The fire commissioner of the city of New York brought this suit to impose a penalty of $100 on the defendant, appellant, for failure to comply with an order made by him as such fire commissioner directing defendant to install a sprinkler system in the building 225 West Thirty-ninth street, borough of Manhattan, of which defendant is lessee.
The Municipal Court rendered judgment for the plaintiff and the Appellate Term affirmed that judgment, one justice dissenting. The defendant contests the right of the fire commissioner to direct him as the lessee and occupant of the premises to install a system of automatic sprinklers on the theory that chapter 12, section 20, of the Code of Ordinances of the City of New York provides only for the installation of various fire preventive measures by “ owners and proprietors of all manufactories,” and does not provide especially for structural changes by a mere lessee who is not engaged in the manufacturing business on the premises.
The ordinance provides, in so far as here pertinent, that “ The owners and proprietors of all manufactories * * * shall provide * * * such fire hose, fire extinguishers, * * * and other means of preventing and extinguishing fires as the fire commissioner may direct.”
This is section 762 of the original Greater New York charter (Laws of 1897, chap. 378), re-enacted as an ordinance by virtue of “ Section Three ” of chapter 466 of the Laws of 1901 in the above-mentioned chapter and section of the Code of Ordinances.
There is no doubt that this particular form of fire extinguishing appliance could be required of the owner of the building or the proprietor of a factory business contained therein. The proof, however, shows that this defendant is not the owner of the building, and although the lessee of the entire building, occupies only one floor, the eleventh, which it uses exclusively as an executive office without any appurtenances for manufacture. The order is addressed to the American Press Association, Inc., as occupant and lessee of *294the premises, and directs the lessee to provide a separate and distinct system of automatic sprinklers throughout the building, and the order concludes with the statement that structural changes must be approved by the bureau of buildings, assuming, apparently, that some structural changes will be required to make the installation of water mains and lateral pipes and a 10,000-gallon water tank on the roof, which the order’s mandate would make requisite. Apparently from his opinion the learned trial court concluded that defendant was required to comply with this order by virtue of its lease; but we find no lease in evidence from which we can conclude that there was any such obligation imposed.
The fire commissioner may only base his direction upon a law or ordinance which he is lawfully authorized to enforce. He cannot select such persons from whom to require compliance with his directions as hé believes ought to be so compelled. The direction for installation of fire-extinguishing equipment by his order is limited by the terms of subdivision 3 of section 775 of the Greater New York charter (Laws of 1901, chap. 466, added by Laws of 1911, chap. 899), as amended by chapter 503 of the Laws of 1916, to such instances as are “ prescribed by any law or ordinance or by the rules and regulations of the board of standards and appeals.”

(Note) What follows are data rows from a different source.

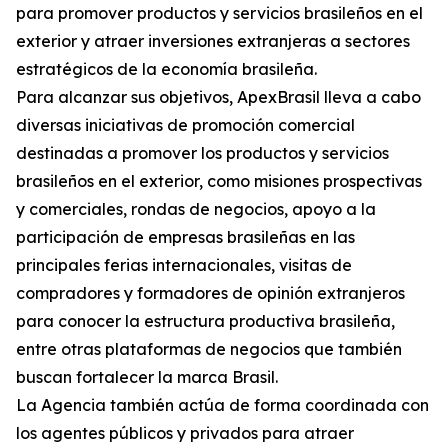
para promover productos y servicios brasileños en el
exterior y atraer inversiones extranjeras a sectores
estratégicos de la economía brasileña.
Para alcanzar sus objetivos, ApexBrasil lleva a cabo
diversas iniciativas de promoción comercial
destinadas a promover los productos y servicios
brasileños en el exterior, como misiones prospectivas
y comerciales, rondas de negocios, apoyo a la
participación de empresas brasileñas en las
principales ferias internacionales, visitas de
compradores y formadores de opinión extranjeros
para conocer la estructura productiva brasileña,
entre otras plataformas de negocios que también
buscan fortalecer la marca Brasil.
La Agencia también actúa de forma coordinada con
los agentes públicos y privados para atraer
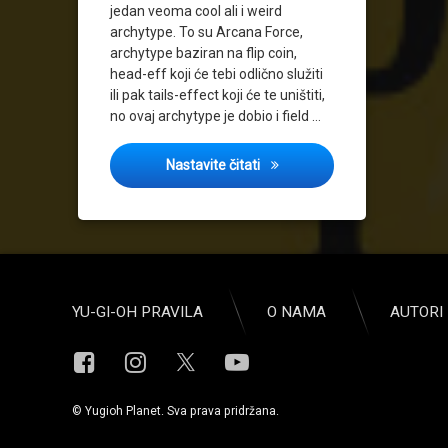
jedan veoma cool ali i weird
archytype. To su Arcana Force,
archytype baziran na flip coin,
head-eff koji će tebi odlično služiti
ili pak tails-effect koji će te uništiti,
no ovaj archytype je dobio i field …
Blast from the Past 2#
Nastavite čitati
YU-GI-OH PRAVILA
O NAMA
AUTORI 
Facebook
Instagram
YouTube
X.com
© Yugioh Planet. Sva prava pridržana.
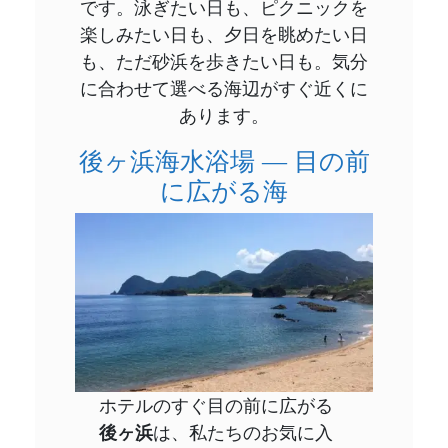
です。泳ぎたい日も、ピクニックを
楽しみたい日も、夕日を眺めたい日
も、ただ砂浜を歩きたい日も。気分
に合わせて選べる海辺がすぐ近くに
あります。
後ヶ浜海水浴場 ― 目の前
に広がる海
ホテルのすぐ目の前に広がる
後ヶ浜
は、私たちのお気に入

If the ordinance and its enforcing statute be assumed to authorize the fire commissioner to order structural changes in a factory building, nevertheless it does not empower him to require a lessee who is not engaged in manufacturing to install a sprinkler system, even though the lessee be the lessee of the entire building. To hold that the lessee of an entire building can be construed to be the' owner thereof is to include in the definition of the term “ owner something which in ordinary language is never even implied. In fact, the diverse character of .an owner and a lessee, even in legal terminology, is constantly recognized. It is true that in the Labor Law and the Building Code under their titles of “ definitions,” the term “ lessee ” is included in the term “ owner,” but in both enactments the definition is “ restricted to the purposes of the chapter or article ” in which they are found. (See Labor Law, § 315; Building Code, § 2.) If it seemed necessary specifically to include the term “ lessee ” in the definition of “ owner ” for the particular purposes of those enactments in which that definition appears, it would appear arguendo that it would not otherwise have that significance. If the board of aldermen intended the term “owner” to include “lessee” throughout the Code of Ordinances, it would have so ordained in the general title of definitions at the very beginning of that Code. (See chap. 1, § 1.) This it does not do. The definition of an owner as including a lessee is found *295only in chapter 5 of the Code of Ordinances embodying the Building Code.

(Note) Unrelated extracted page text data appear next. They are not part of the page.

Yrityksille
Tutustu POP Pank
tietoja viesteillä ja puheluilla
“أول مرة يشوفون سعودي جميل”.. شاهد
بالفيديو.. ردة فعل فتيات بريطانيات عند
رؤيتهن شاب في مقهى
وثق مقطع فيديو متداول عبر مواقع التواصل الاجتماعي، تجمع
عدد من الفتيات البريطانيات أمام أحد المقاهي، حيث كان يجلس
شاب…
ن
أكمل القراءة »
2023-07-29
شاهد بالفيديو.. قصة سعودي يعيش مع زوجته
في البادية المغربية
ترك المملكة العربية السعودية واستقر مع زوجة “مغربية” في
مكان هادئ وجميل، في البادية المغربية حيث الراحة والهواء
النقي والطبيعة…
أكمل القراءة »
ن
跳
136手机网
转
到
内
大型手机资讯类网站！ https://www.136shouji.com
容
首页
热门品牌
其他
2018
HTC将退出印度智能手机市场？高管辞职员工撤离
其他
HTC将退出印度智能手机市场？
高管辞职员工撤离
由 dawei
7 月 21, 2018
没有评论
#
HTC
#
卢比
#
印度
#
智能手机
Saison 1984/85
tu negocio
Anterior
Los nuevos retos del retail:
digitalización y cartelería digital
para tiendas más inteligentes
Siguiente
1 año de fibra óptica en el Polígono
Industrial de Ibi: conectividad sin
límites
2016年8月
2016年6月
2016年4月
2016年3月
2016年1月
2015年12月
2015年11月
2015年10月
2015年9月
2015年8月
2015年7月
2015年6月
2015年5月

In no reported case where the fire commissioner was sustained in a direction to install a sprinkler order, was the order directed to the occupant or lessee of the premises. In every case the owner of the building was specifically directed to comply with the order.
It seems obvious that this ordinance was intended to impose the duty prescribed therein upon the owner and proprietor of a building, and not upon the lessee thereof.
The determination of the Appellate Term appealed from and the judgment of the Municipal Court should, therefore, be reversed and the complaint dismissed, with costs to the appellant in all courts.
Dowling, Merrell and Martin, JJ., concur.
Determination of the Appellate Term and judgment of the Municipal Court reversed and the complaint dismissed, with costs to the appellant in all courts.